Tout autre est le comportement de la "foule prolétarienne". Si elle est capable de discipline, elle s'oppose férocement aux actes délictueux, quoique dans son enfance le mouvement ouvrier n'ait pas toujours su discerner des actes de violence normaux contre les institutions d'actes déplorables contre des personnes. On peut regretter des exécutions sommaires pendant la Commune de Paris et en Russie en 1917, mais on ne fut pas capable d'égaler à ces époques la cruauté qui régit les guerres inter-capitalistes actuelles. Mieux les exactions regrettables furent sanctionnées par la défaite des révoltes et révolutions de la foule prolétarienne, et obligèrent à tirer des leçons fondamentales sur les limites de la violence, alors que la bourgeoisie de nos jours, non seulement démultiplie des actions de ses bandes armées, mais opère de mille façons pour continuer à les "masquer", ou à en faire porter la responsabilité aux mercenaires d'en face. 

Ce n'est donc pas par plus de guerres ou moins de guerres que le prolétariat pourra reprendre le chemin pour le renversement de la domination capitaliste, mais en ne faisant pas de la violence en soi sa doctrine. La violence doit rester un aspect secondaire des révolutions à venir. La conscience et la force de conviction dans la description de l'état du monde à feu et à sang et dans l'affirmation de la possibilité d'un autre monde, sera une arme bien plus considérable face au discours pacifiste de toutes les bandes armées humanitaires qui ensanglantent l'humanité, au nom de la paix sociale disparue.
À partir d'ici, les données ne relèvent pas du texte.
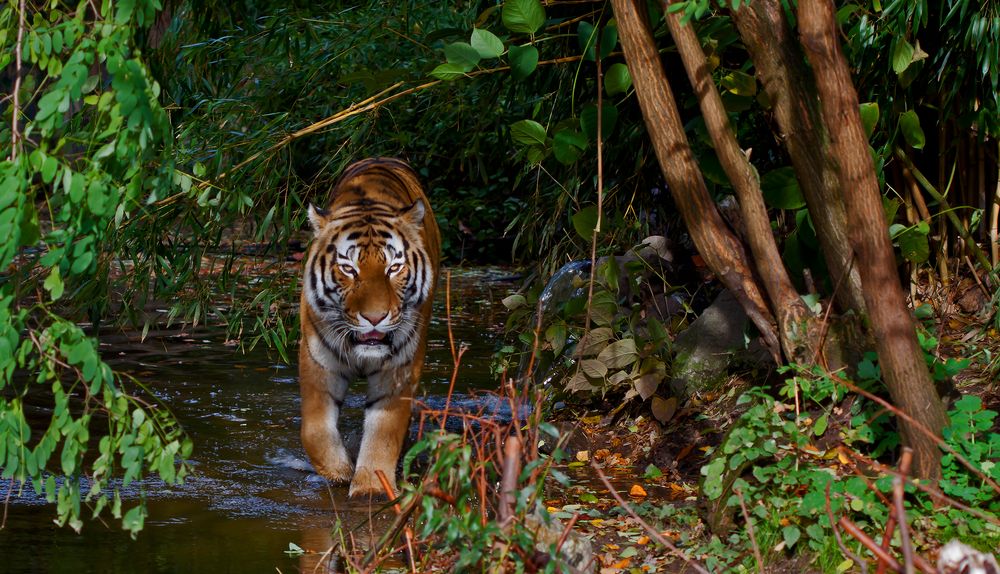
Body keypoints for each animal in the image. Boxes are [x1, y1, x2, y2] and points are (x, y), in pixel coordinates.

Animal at [296, 158, 438, 500]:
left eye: (394, 268)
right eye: (349, 269)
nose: (375, 317)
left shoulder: (398, 370)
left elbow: (384, 433)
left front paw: (371, 488)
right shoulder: (318, 361)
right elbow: (315, 430)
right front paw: (340, 471)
1Publiés par les éditions Mille et une nuits, qui infestent toutes les librairies et proposent un format de poche peu cher et accessible à tout étudiant fauché, le brouet de Besancenot et Löwy, deux petits caïds de l'ex LCR reconduits aux mêmes fonctions au NPA, réalisent l'hyménée du trotskysme et de l'anarchisme, tout en y mêlant des pans de l'histoire du mouvement ouvrier, saupoudré de citations de Rosa Luxemburg ou Benjamin Péret; la récupération est poussive. Les comparses ne liquident pas seulement toute l'histoire du mouvement révolutionnaire réel, mais esquivent la complicité du trotskysme et du stalinisme, sans compter les successives erreurs criminelles du courant dit Ivème Internationale, qui a soutenu à peu près tous les coups d'Etat militaires et maoïstes des sixties. Dans ces épousailles perverses avec l'anarchisme, nos trotskiens repentis saluent l'anarchisme moderne dans ce qu'il eût de plus sordide, notamment pendant la fameuse "révolution espagnole", présentée comme le nec plus ultra de l'autogestion plouc, et les apologises du meurtre "révolutionnaire" Durruti à l'égal du triste Guévara. Ces oeillades coquines en direction des intellectuels anars ne devraient pourtant pas leur gagner des électeurs nouveaux confiant en la mauvaise foi historique des derniers bâtards du trotskysme.